There’s no lack of evidence proving how important exercise is for the body. But does that get you get out of the house and into the gym?
Not if you’re like most Americans, 80% of whom don’t get the recommended amount of aerobic and muscle-building exercise.
“We know that people are not rational,” says Dr. Mitesh Patel, assistant professor of medicine and health care management at the Perelman School of Medicine and the Wharton School at the University of Pennsylvania. “They know exercise is good for them, yet they don’t exercise enough.” But one of the great quirks of human behavior is that we’re irrational in a predictable way, Patel says; people are motivated by losses more than gains and prefer getting rewarded now rather than later.
You can translate that into a surprisingly effective way to get people to move more, according to Patel’s new study published in the Annals of Internal Medicine.
In the trial, Patel and his team assigned 281 overweight and obese people the same goal—to walk 7,000 steps a day. People were tracked for 13 weeks through their smartphones, and only their incentives were different. When they met their goal, some people were merely told that they had done so, while others were entered into a cash lottery. A third group was given $1.40 each day they met the goal. The last group was given $42 at the start of the study and had $1.40 removed for every day they didn’t take enough steps.

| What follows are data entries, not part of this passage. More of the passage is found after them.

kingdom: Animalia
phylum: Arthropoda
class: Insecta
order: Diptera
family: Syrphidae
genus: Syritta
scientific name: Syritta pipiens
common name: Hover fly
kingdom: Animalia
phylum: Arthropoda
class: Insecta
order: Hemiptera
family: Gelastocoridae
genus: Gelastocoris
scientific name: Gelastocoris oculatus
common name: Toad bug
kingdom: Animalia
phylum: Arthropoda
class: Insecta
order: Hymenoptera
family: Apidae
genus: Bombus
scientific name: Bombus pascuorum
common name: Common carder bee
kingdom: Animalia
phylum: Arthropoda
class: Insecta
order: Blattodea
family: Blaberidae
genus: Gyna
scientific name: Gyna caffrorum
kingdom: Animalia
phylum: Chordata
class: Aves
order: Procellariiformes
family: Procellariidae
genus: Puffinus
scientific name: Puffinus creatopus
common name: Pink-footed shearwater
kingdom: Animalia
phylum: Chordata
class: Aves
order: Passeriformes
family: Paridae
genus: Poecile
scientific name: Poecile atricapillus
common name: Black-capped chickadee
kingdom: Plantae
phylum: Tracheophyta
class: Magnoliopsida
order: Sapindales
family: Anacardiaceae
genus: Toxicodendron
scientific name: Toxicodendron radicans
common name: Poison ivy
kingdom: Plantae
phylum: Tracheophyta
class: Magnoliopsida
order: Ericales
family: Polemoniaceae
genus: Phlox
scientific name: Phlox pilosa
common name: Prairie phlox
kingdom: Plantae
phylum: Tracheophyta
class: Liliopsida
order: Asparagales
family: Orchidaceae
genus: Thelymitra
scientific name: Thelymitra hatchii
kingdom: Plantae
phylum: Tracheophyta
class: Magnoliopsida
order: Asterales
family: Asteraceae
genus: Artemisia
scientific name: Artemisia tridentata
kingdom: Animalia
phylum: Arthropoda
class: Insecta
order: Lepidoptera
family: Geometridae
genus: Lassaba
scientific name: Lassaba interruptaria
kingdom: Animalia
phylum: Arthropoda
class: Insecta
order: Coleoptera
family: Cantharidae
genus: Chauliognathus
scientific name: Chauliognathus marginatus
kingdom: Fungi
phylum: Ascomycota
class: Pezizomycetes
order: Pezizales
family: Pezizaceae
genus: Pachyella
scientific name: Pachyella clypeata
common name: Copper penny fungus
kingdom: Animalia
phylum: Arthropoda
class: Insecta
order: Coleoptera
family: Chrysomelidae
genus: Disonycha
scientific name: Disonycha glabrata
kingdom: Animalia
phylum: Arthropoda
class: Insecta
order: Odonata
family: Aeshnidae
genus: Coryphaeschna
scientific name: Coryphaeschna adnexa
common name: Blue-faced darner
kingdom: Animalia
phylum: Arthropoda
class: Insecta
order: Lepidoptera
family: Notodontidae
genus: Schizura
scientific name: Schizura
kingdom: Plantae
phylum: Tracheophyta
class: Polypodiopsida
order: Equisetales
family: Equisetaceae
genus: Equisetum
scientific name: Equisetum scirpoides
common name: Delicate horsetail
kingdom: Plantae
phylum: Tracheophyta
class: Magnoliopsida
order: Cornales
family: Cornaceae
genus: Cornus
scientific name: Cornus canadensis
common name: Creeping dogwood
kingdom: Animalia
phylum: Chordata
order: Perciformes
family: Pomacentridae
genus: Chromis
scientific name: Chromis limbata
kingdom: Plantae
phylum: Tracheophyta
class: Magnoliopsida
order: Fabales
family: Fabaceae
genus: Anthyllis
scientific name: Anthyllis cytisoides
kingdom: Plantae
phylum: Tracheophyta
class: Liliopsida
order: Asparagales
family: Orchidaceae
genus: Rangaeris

People in the first three incentives (get nothing, get entered into a lottery or get about a buck a day) met the goal about 30-35% of the time. But people who stood to lose money met the goal 45% of the time. “We saw dramatically different results when the same amount of money was framed as a loss as opposed to having it framed as a gain,” says Patel.
Past research backs up the idea that financial loss is a powerful incentive for weight loss. Findings like these—that leaving cash on the table could be enough to nudge people to their feet—are potentially useful to companies, which increasingly use corporate wellness programs to encourage their employees to get healthier. “There’s often a presumption that just tracking activity by itself will help you change your behavior,” Patel says. “But in most cases, for the people who really need to benefit the most—those who are overweight or obese—these programs really need to be combined with an effective engagement strategy.”